The 0.6B end-to-end laptop tier

The same 3,683,428-document corpus and served representation channel, re-embedded once with Qwen3-Embedding-0.6B (1024-d, row-aligned with the served meta), so the query encoder itself runs on a laptop CPU. This closes the honest caveat of the v1.1 quantized tier, whose queries still needed 8B-space vectors from a GPU box.

Serve it with one env var (composes with the quantized sidecars):

MATHLAS_ENCODER=0.6b MATHLAS_QUANTIZED=binary python -m mathlas.server

Measured (n=3000 body-to-slogan self-recall, full 3.68M index)

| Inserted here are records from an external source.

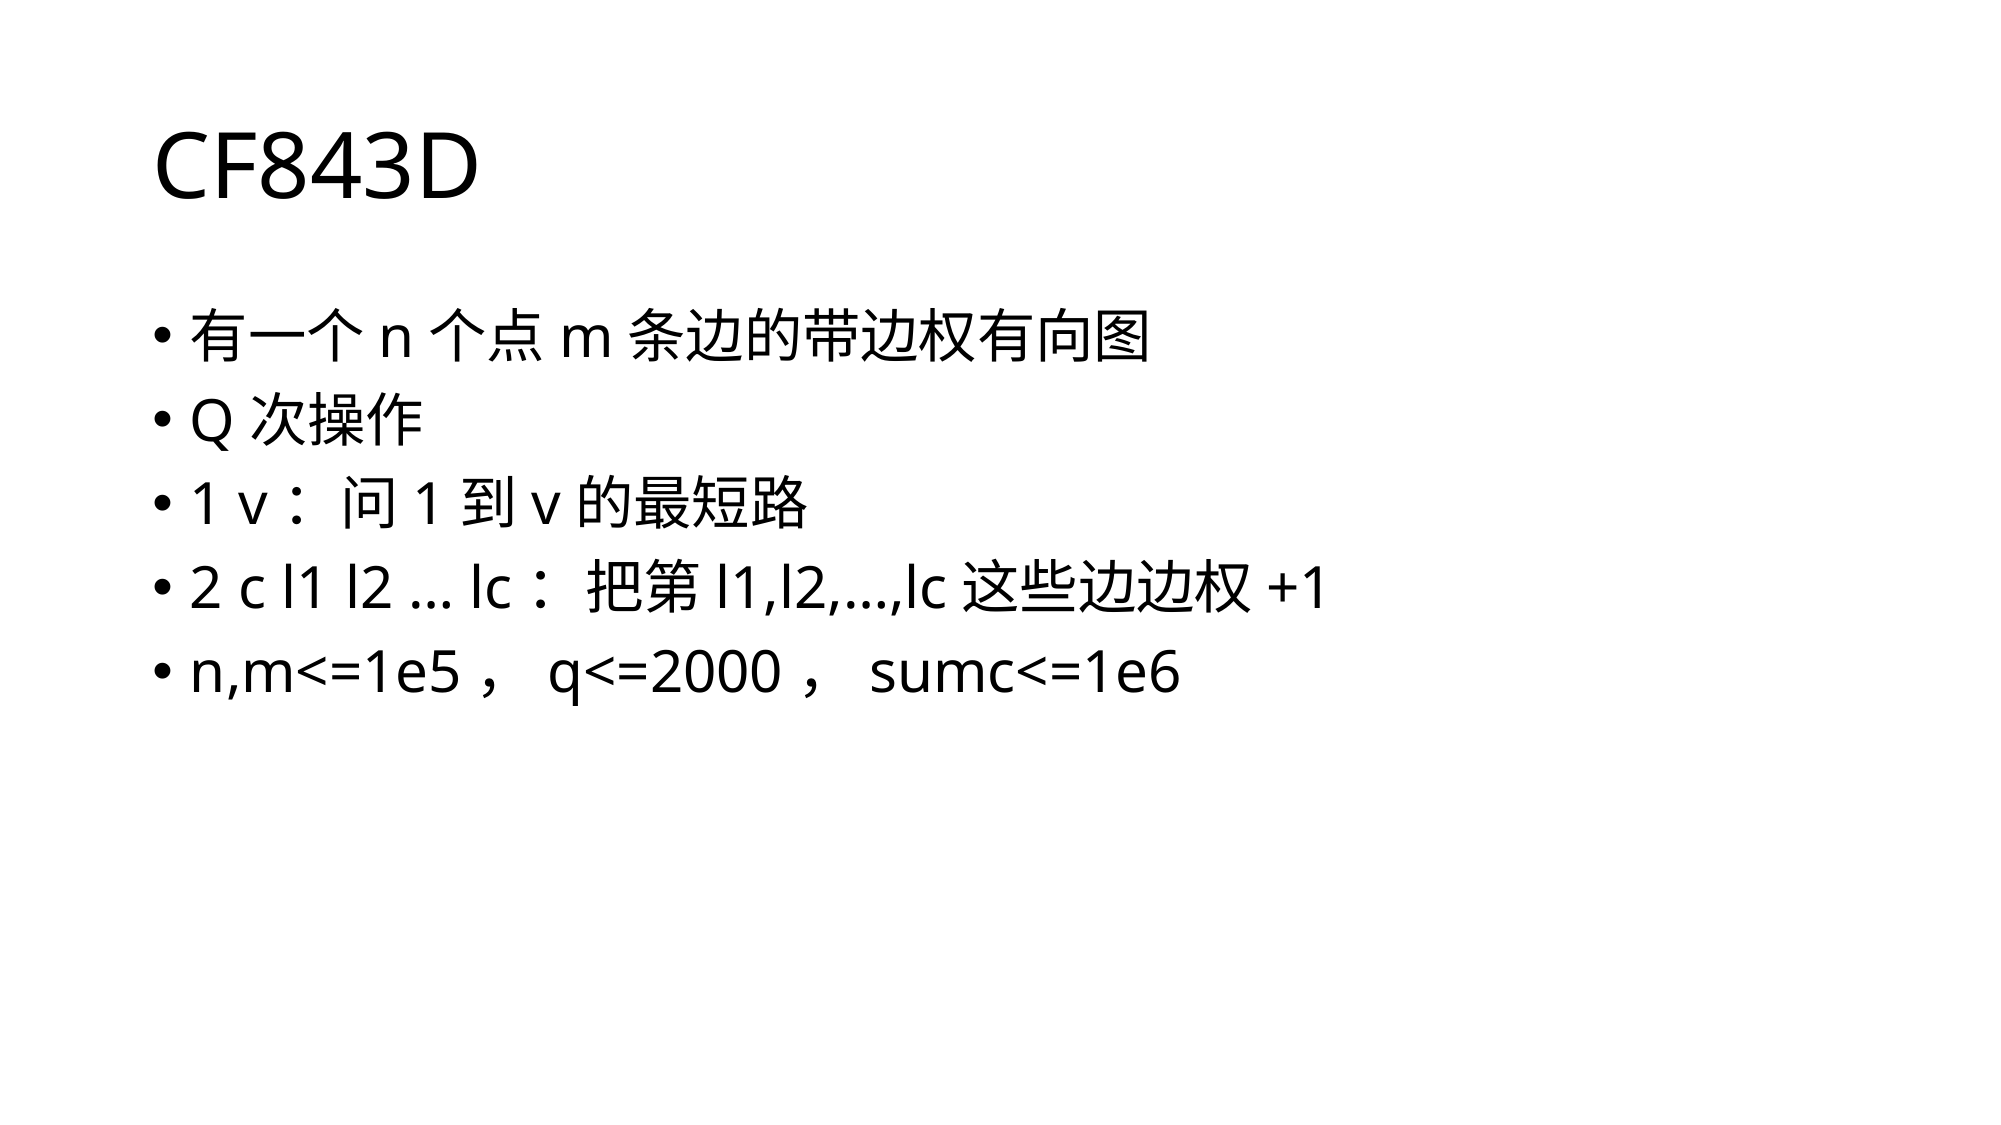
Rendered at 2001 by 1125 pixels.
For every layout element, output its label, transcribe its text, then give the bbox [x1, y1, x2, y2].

list 有一个n个点m条边的带边权有向图 Q次操作 1 v：问1到v的最短路 2 c l1 l2 … lc：把第l1,l2,…,lc这些边边权+1 n,m<=1e5，q<=2000，sumc<=1e6 [137, 299, 1863, 1014]
title CF843D [137, 59, 1863, 278]
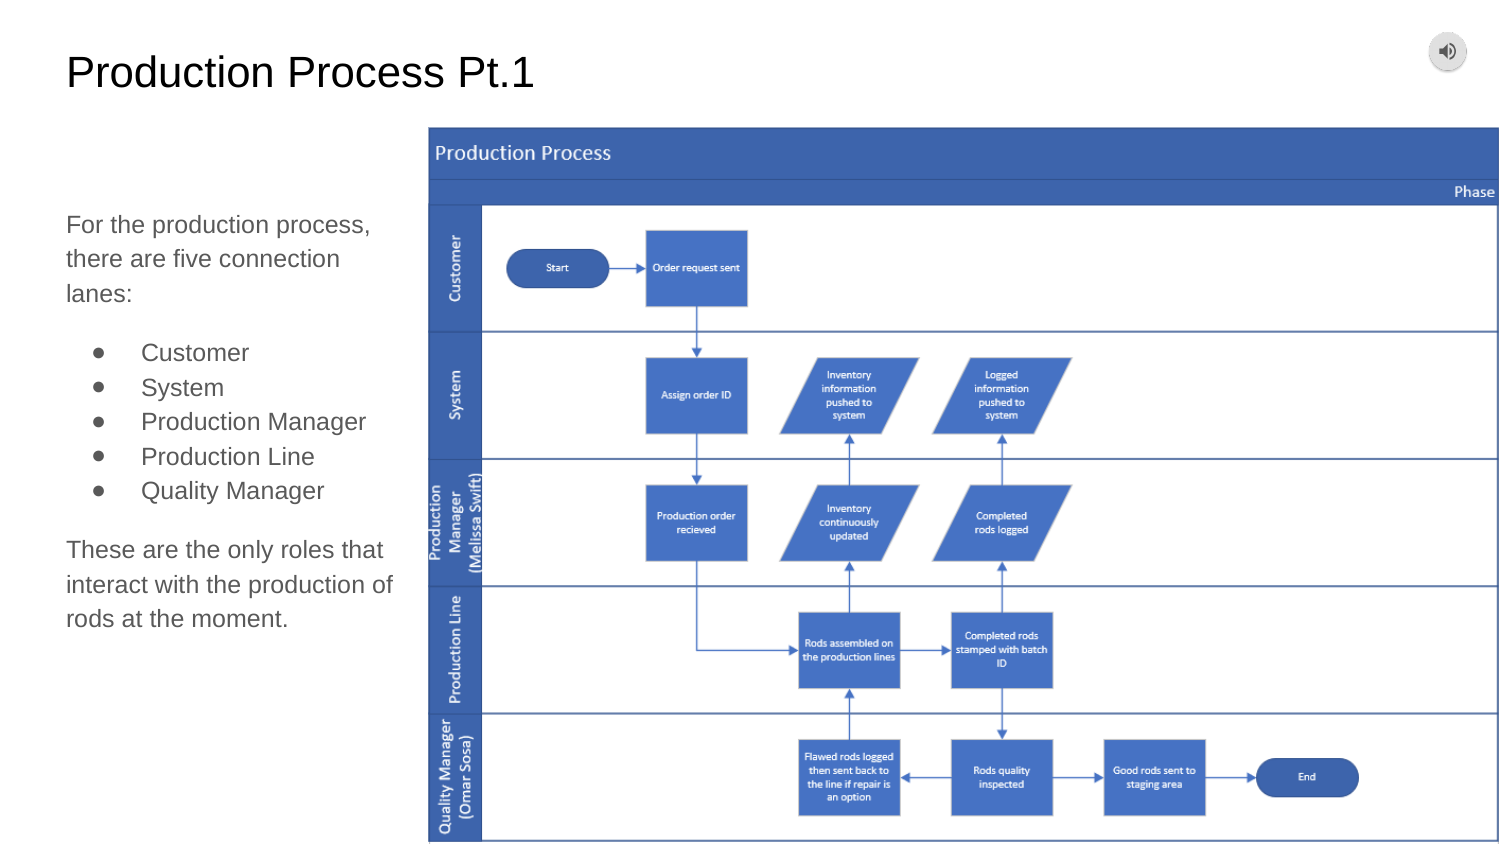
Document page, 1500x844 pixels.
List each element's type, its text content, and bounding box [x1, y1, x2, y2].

title Production Process Pt.1 [51, 28, 1449, 123]
list For the production process, there are five connection lanes: Customer System Production Manager Production Line Quality Manager These are the only roles that interact with the production of rods at the moment. [51, 189, 421, 750]
picture [1424, 28, 1470, 74]
picture [428, 127, 1500, 844]
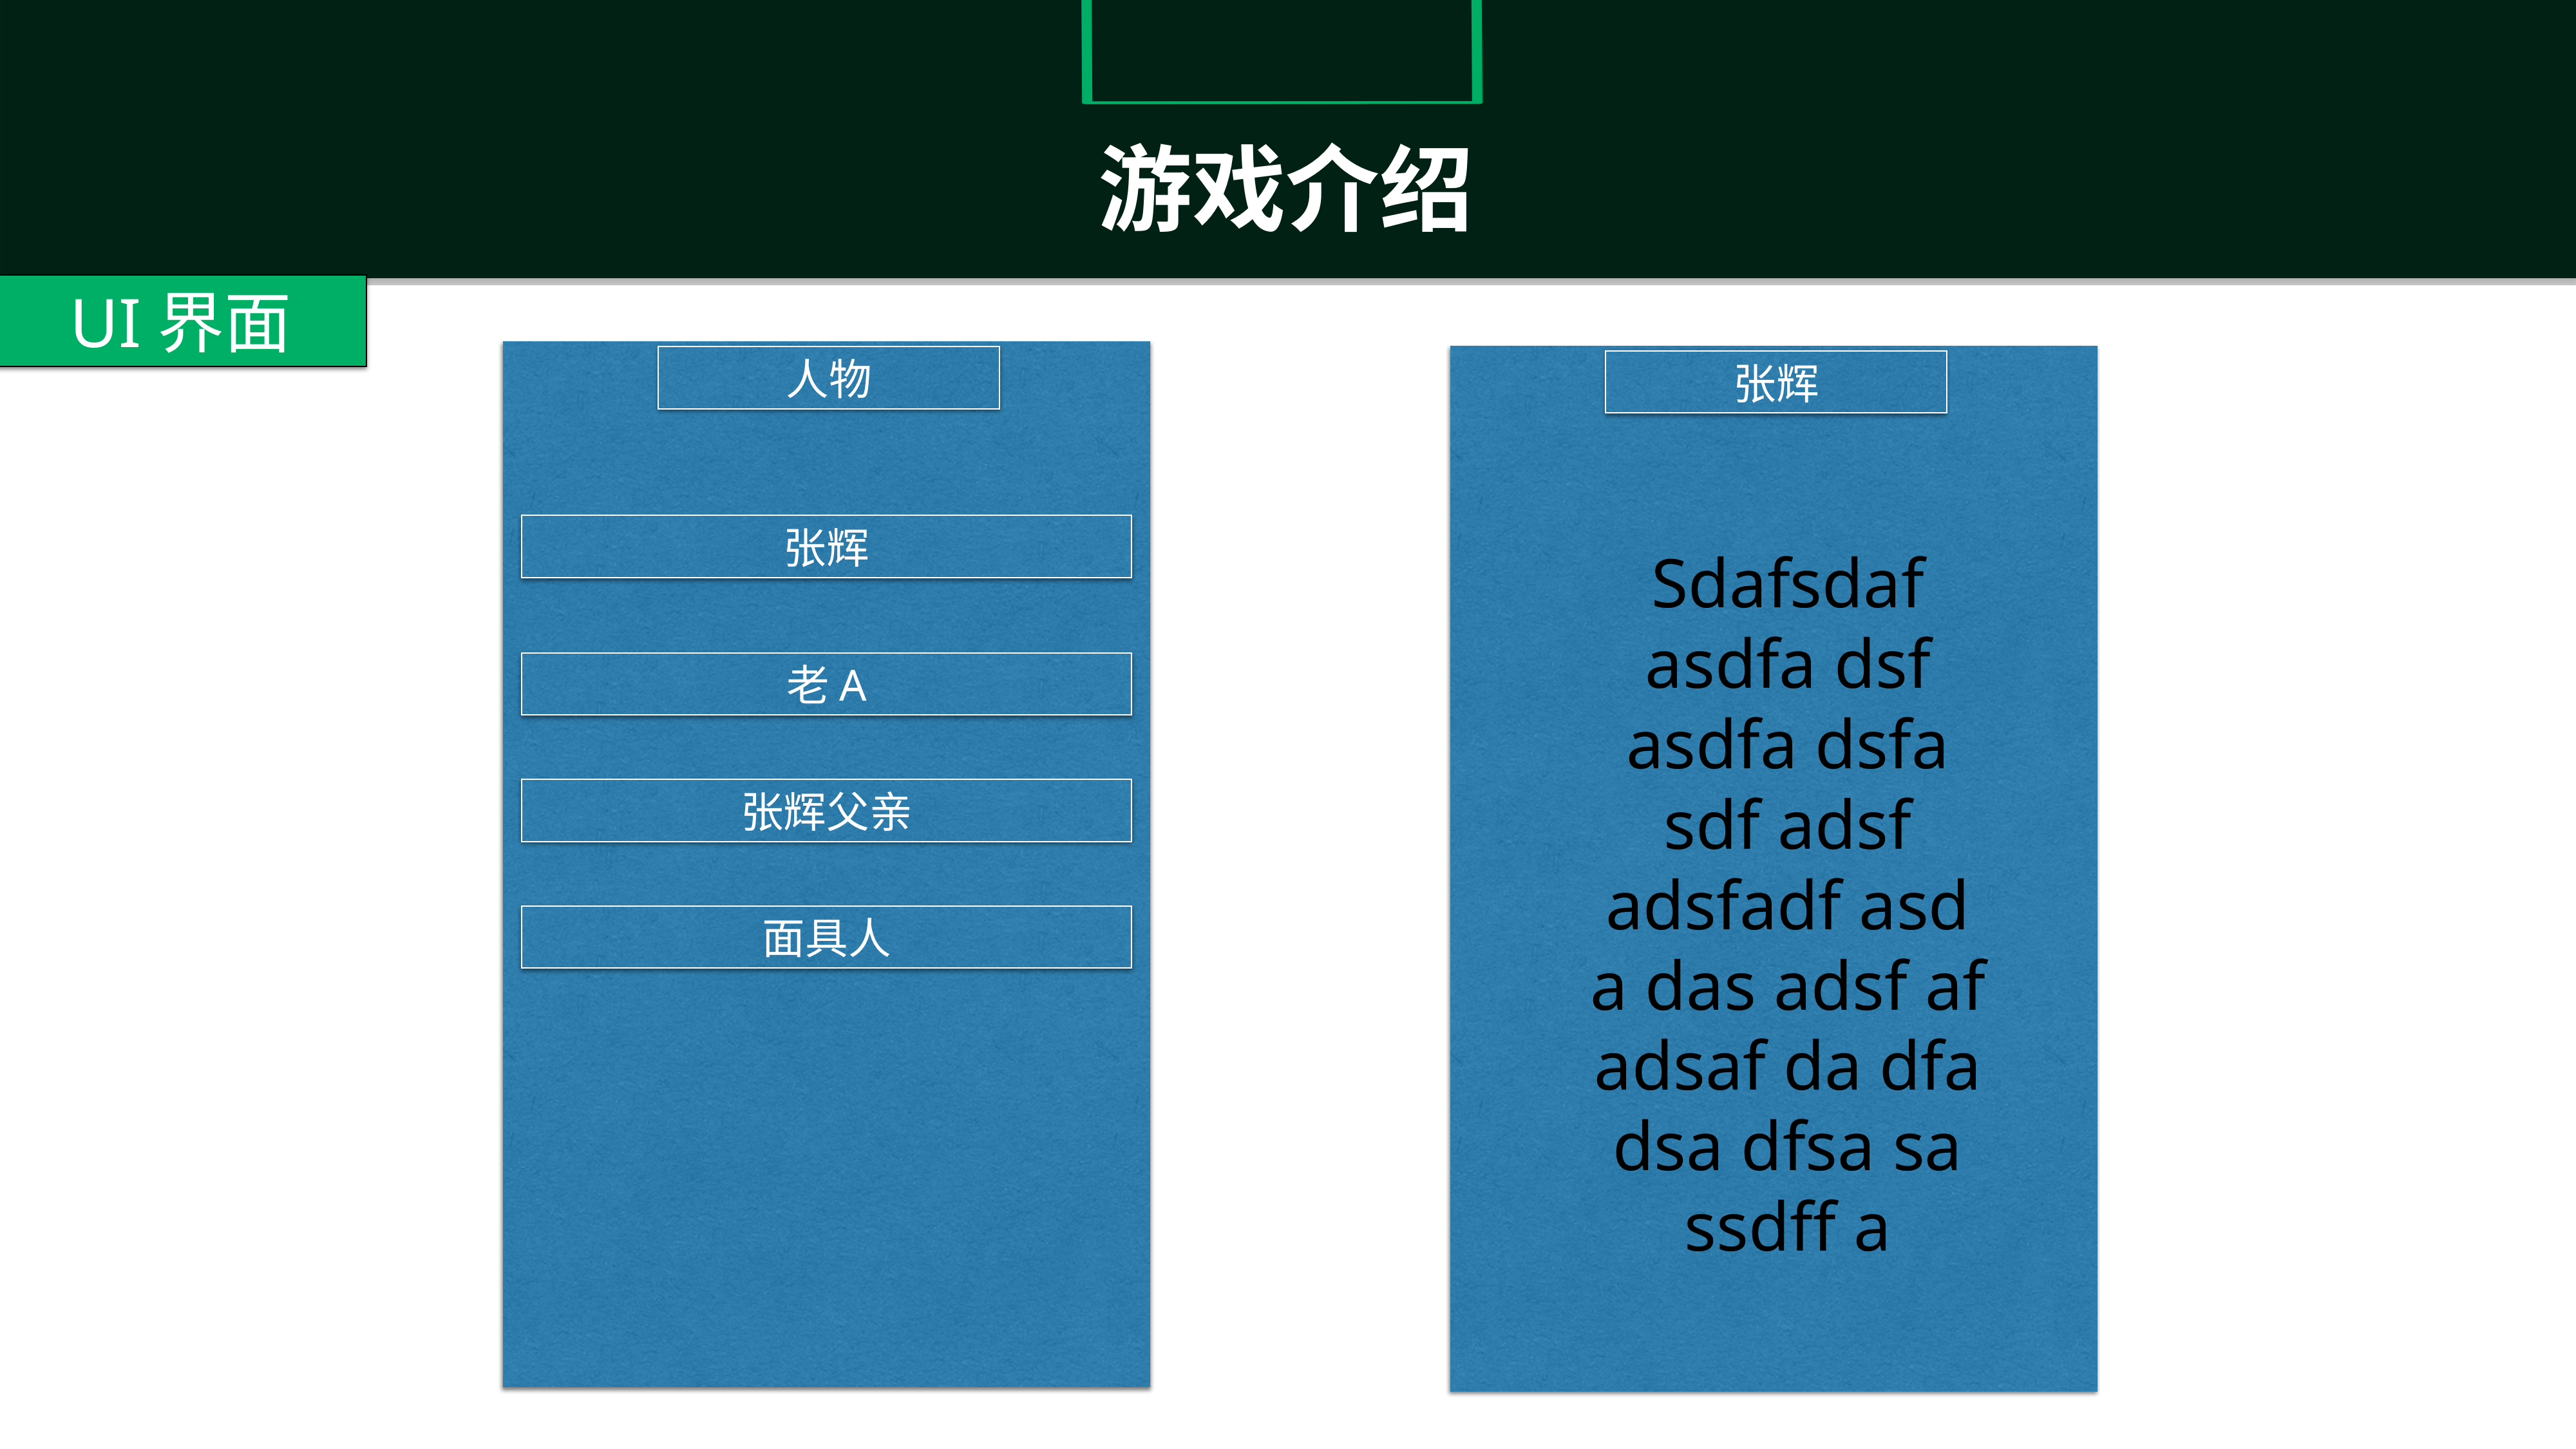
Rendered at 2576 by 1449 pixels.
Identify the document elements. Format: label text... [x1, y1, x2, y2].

text_box 游戏介绍 [1092, 124, 1479, 248]
text_box [503, 341, 1151, 1387]
text_box 张辉 [1605, 350, 1947, 413]
text_box 面具人 [522, 905, 1132, 969]
text_box UI界面 [0, 275, 367, 366]
text_box 张辉父亲 [522, 779, 1132, 842]
text_box Sdafsdaf asdfa dsf asdfa dsfa sdf adsf adsfadf asd a das adsf af adsaf da dfa dsa dfsa sa ssdff a [1584, 535, 1992, 1270]
text_box [1450, 346, 2098, 1392]
text_box 老A [522, 652, 1132, 715]
text_box [0, 0, 2576, 278]
picture [1081, 0, 1484, 104]
text_box 人物 [658, 346, 1000, 409]
text_box 张辉 [522, 515, 1132, 578]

dense config R@1 R@10 end-to-end warm
0.6B fp16 exact (tier baseline) 0.544 0.745 -
0.6B binary top-1000 + int8 rescore 0.545 0.745 0.67 s/query (4 CPU threads), 0.88 s (2)
8B quantized tier (reference) 0.614 0.832 2.4 s/query, search only (encoder needs a GPU box)
  • Quantization is again recall-lossless within the tier; raw 1024-bit Hamming alone loses 4.5pp R@1, so the rescore stage is load-bearing at this dimension.
  • The honest price of CPU-sized query encoding is about 7-9pp recall vs the 8B tier. The dual-channel 8B configuration (0.965 / 0.999) remains the big-box quality ceiling.
  • The latency number is the first in the ladder to include query encoding, because this is the first tier whose encoder (~1.2 GB) fits on the target machine.
  • Dense-channel footprint: 0.47 GB binary sidecar + ~1.2 GB encoder (~1.7 GB), with a 3.77 GB int8 rescore source read per query, not resident.
  • TheoremSearch-110 corpus-only probe: Hit@20 8.2% / 10.0% theorem/paper vs the 8B tier's 10.0% / 11.8% (both licensing-bounded floors).

Full tables, protocol, and caveats: docs/QUANTIZED_TIER.md and RESULTS.md. Build: scripts/build_06b_index.py; eval: scripts/eval_06b_tier.py; serving mechanism pinned by tests/test_encoder_tier.py.

Gate: pytest 118 passed / 1 skipped.